Edited by Genki Kusano https://sites.google.com/site/genkikusano/home

This page is for python codes used in "On the Expectation of a Persistence Diagram by the Persistence Weighted Kernel" https://arxiv.org/abs/1803.08269
For PWGK, peristence landscape, persistence image, kernel PCA, kernel Fisher discriminat ratio, please see "Kernel Method for Persistence Diagrams via Kernel Embedding and Weight Factor" https://arxiv.org/abs/1706.03472 , which will be appear in JMLR.
I have confirmed the codes work on MacOS High Sierra and python 3.6.1

If you have your persistence diagrams, skip to 3.
Then, please rename your persistence diagrams as
data/{type of data}/{name of data}/pcd/dim{dimension of PD}_{data index}.txt

You can also use data.zip as an example data.
Due to the file size restriction, only matern data is available.

1.Prepare point data

You can try make_lattice.py or make_matern.py.
The point data will be saved as data/matern/pcd2_lambda100_width1_distance005_iid100_type_0/pcd/pcd_0.txt

2.Compute the persistence diagrams

You can try run_lattice.sh or run_matern.sh.
In order to use the shell script, you need to install HomCloud (http://www.wpi-aimr.tohoku.ac.jp/hiraoka_labo/homcloud/index.en.html)
You can check the persistence diagram of data/matern/pcd2_lambda100_width1_distance005_iid100_type_0/pcd/pcd_0.txt in data/matern/pcd2_lambda100_width1_distance005_iid100_type_0/pcd/dim1_0.txt (dim1 means 1 dimensional persistence diagram)
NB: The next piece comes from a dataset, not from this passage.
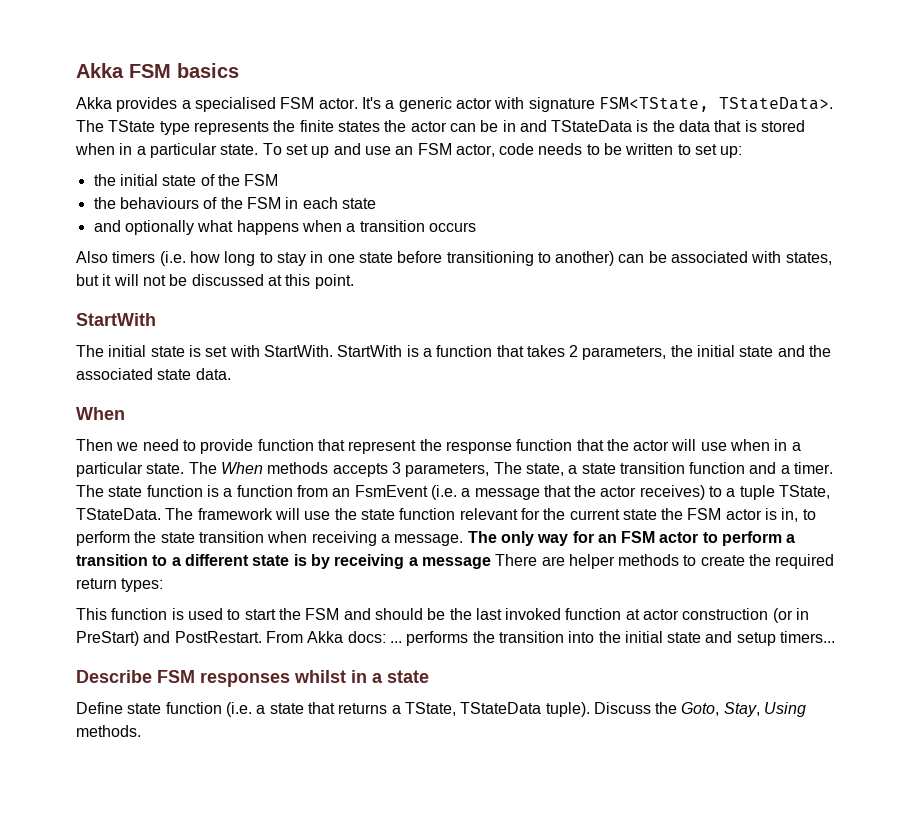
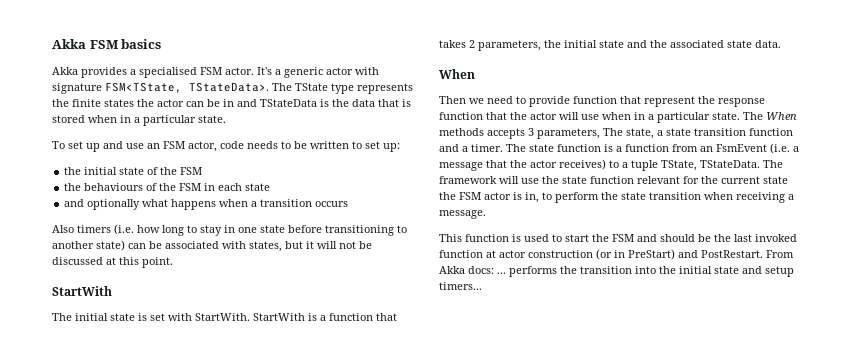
(259, 149) none -> (226, 119) //
[555,251,615,266] another) -> [52,240,125,251] another state)
[467,531,796,546] [76,554,835,569] [76,578,164,592] The only way for an FSM actor to perform a transition to a different state is by receiving a message There are helper methods to create the required return types: -> (486, 214) none
[76,670,429,687] [76,702,807,717] [76,725,141,737] // Describe FSM responses whilst in a state // Define state function (i.e. a state that returns a TState, TStateData tuple). Discuss the Goto, Stay, Using methods. -> (482, 286) none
(Optional) Let's see the persistence diagrams as histogram, visualized PWGK and persistence landscape.

You can try plot_image.py.
The point data will be saved as data/lattice/plot_pd1_pcd2_side20_iid100
hist: histogram
image: visualized PWGK (= persistence image)
landscape: persistence landscape with k=1, i.e., one-variable function $\lambda(1, t)$ w.r.t $t$
The last image_linear/image_ave_hoge.png or landscape/landscape_ave_hoge.png mean the averaged version.

3.1 Compute kernel principal component analysis (KPCA) by PWGK

Try kpca.py
In the case of matern, type_1 and type_2 are different data set.
1st figure: gram matrix
2nd figure: result of kernel discriminant Fisher ratio
3rd figure: result of KPCA on 2 dim plot
4th figure: result of KPCA on 3 dim plot
You can check the contribution rates of KPCA in the python console.
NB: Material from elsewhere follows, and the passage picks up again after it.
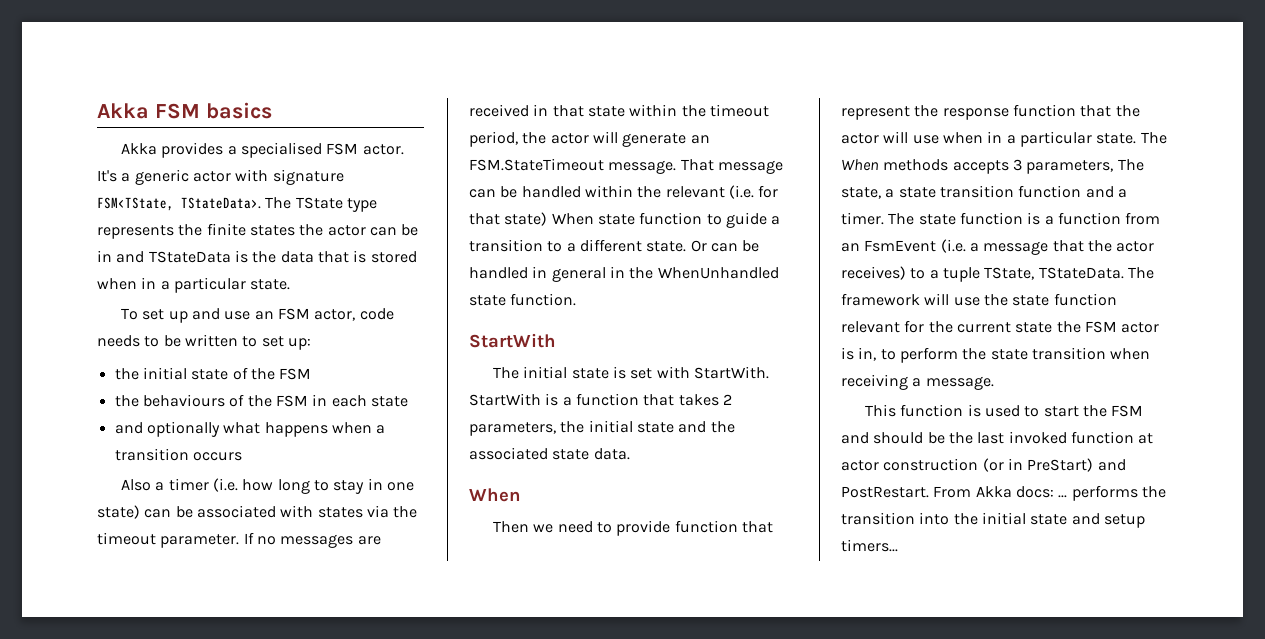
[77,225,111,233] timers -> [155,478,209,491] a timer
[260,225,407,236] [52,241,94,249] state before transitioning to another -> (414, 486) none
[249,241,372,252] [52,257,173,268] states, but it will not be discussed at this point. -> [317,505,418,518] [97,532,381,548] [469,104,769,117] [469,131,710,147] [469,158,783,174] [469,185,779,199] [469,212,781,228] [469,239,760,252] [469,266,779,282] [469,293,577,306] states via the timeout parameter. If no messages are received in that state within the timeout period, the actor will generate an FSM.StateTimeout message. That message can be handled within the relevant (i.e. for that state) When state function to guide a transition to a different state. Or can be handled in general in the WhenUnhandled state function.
If you change 1.136 to 1.135 by changing the comment out, you can see the difficulty to distinguish type_0 (Poisson point process) and type_2.

3.2 Compute kernel two sample test

Try main.py
The results in python console
"""
matern ['type_0', 'type_2']
one
0.0011803 1.0
linear
0.1276194 0.456
arctan
0.0663033 0.655
"""
means a null hypothesis is "type_0" = type_2"
one, linear, arctan mean the weight function w(b,d) = 1, d-b, arctan(C(d-b)^p), resp.
The left value is the average of p-value and the right is the statistical power (probability to reject the null distribution correctly).

If you are concern the Type I error, please change False to True in 1.90, and then the right value means the probability that Type I error happens because the null hypothesis is "type_2" = "type_2" and the rejection is the Type I error.

3.3 Compute the confidence intervals

Try bootstrap.py
The results in python console
"""
matern ['type_0', 'type_2'] 100 [0.07, 0.075] 0.01
95 percent confidence interval
[ a b ]
[ c d ]
"""
means the confidence interval of 'type_0' is [a,c] and 'type_2' is [b,d].
You can also check data/lattice/bootstrap_one.png

3.* Try what you want to do by kernel method

In kpca.py or main.py, we compute the Gram matrix of the PWGK as "mat_gram_pwgk".
If you want to apply another kernel methods, you can use this Gram matrix.